▸ **Records provided**:
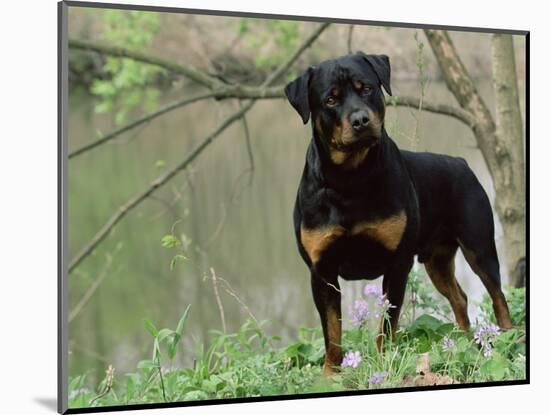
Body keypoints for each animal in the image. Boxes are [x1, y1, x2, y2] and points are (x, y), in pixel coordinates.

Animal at [286, 52, 516, 376]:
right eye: (330, 100)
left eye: (367, 88)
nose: (360, 120)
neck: (350, 180)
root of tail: (461, 162)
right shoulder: (322, 272)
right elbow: (332, 331)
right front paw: (330, 374)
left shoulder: (397, 264)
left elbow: (387, 325)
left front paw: (384, 363)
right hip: (436, 261)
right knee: (459, 298)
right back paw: (461, 343)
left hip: (479, 247)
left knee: (497, 296)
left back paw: (506, 339)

▸ **Task brief**: Type the material out again exactly. Skip the pictures.

▸ **Completed task**:
Body keypoints for each animal in the image. Boxes are [x1, y1, x2, y2] and points are (x, y), in pixel coordinates.

Animal at [286, 52, 516, 376]:
right eye: (330, 100)
left eye: (367, 88)
nose: (360, 120)
neck: (350, 180)
root of tail: (461, 162)
right shoulder: (322, 272)
right elbow: (332, 331)
right front paw: (330, 374)
left shoulder: (397, 264)
left elbow: (387, 325)
left front paw: (384, 363)
right hip: (436, 261)
right knee: (459, 298)
right back paw: (461, 343)
left hip: (479, 247)
left knee: (497, 296)
left back paw: (506, 339)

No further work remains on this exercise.